Anyway. I had a fax program - comes with the Mac - but I got rid of it in one of those ruthless purges to free up every available scrap of space on my hard drive . . . and if I may just digress for a moment, I ran across this observation from someone I greatly admire, David Gelernter. I’ll provide the context in a moment.

The (computer) industry has a problem: Each new PC generation arrives on your desktop equipped with vaster and vaster, emptier and emptier closets for information you don't own and couldn't locate if you did; the per-bit cost of storing data is near zero already, and the question is what to do with all that storage space. And each new PC generation arrives with faster and faster processor chips, which spend more and more of their time doing nothing. Eventually people are likely to notice, and start asking questions. "Why do I need a new computer? What's wrong with the old one? What important thing will the new one do that the old one can't do just as well?" At which point the computer industry as we know it will start falling apart.

What?

What?

My computer came with a 60GB drive, which I filled fairly quickly - 23 GB of music, system software, movies, huge scans, etc. When I’m finished with a movie project I’m down to 2 or 3 free GB, between the raw files, the compressed movies, and the DVD project file. Last year I bought another 60 GB disc (Snowy) for backups; last week I bought a duplicate drive (Cuthbert) for raw video dumps. That’s 180 GB, and I still have to watch it. As for processor speeds, well, spend some time doing a lot of video renders or playing some games, and the virtues of ever-increasing speeds becomes quite apparent. One might argue that video editing isn’t a basic consumer need, and I’d agree - but it will be eventually. When your cellphone can take DV movies you’re going to see PC video editing become much more popular. But that’s another subject.

Or maybe not. Gelernter’s piece is about web newspapers, and how the next great newspaper can be a web-only project. It’s an interesting piece, and his observations on the current state of newspapers on the web is spot on. I was amused to read his descriptions of the new paradigm: Stacks! At first I groaned; not the stacks again. But here the idea fits. As a way of organizing my hard drive, it lacks, but as a vehicle for delivering news, I like it. Go read.

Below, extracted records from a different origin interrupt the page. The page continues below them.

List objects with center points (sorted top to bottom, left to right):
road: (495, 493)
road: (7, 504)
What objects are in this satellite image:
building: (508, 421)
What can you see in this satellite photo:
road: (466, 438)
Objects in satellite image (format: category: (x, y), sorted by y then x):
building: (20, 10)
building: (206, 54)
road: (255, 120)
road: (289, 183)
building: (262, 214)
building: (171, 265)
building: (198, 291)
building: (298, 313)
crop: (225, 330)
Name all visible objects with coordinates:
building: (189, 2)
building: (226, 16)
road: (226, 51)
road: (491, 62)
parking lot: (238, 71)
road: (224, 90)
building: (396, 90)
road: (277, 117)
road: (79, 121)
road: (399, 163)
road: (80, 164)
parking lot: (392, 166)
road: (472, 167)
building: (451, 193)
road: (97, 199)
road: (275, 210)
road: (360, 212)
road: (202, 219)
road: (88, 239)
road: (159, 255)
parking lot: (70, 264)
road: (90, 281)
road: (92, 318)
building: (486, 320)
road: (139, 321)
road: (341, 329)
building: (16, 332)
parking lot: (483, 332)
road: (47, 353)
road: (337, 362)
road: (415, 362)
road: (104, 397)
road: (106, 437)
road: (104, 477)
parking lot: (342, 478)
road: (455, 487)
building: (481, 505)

Anyway. So I had to scour the web for a free fax program. Found one. Installed it. Impossible setup; no idea what was going on. In the end it didn’t work - “This unregistered version only sends the first 500 lines.” Well, that’s a great help. As for registering the thing, it appears to have been written in 1996 - it’s OS 9 native, tiny, has Chicago fonts. Say no more. All the while Gnat wants to sit in my lap and type, or wants me to do this or that, or is just generally whining at that pitch toddlers would use 24/7 if they didn’t suspect it would turn Daddy into a fang-toothed WereFather who would eat them whole.

So I got exasperated. I never yell, but let’s just say I enable the Q Sound Enhancer function. Then I went to Kinko’s and faxed the damn thing. Cost a dollar. And I’m still glad I don’t have a fax machine. At least I got to go out and drive around in the warm evening, window down, music loud. Lovely sunset. All pink and white.

Hello Kitty will get around to branding the sunset eventually, I’m sure, but for now it’s nice to see it without any sponsors.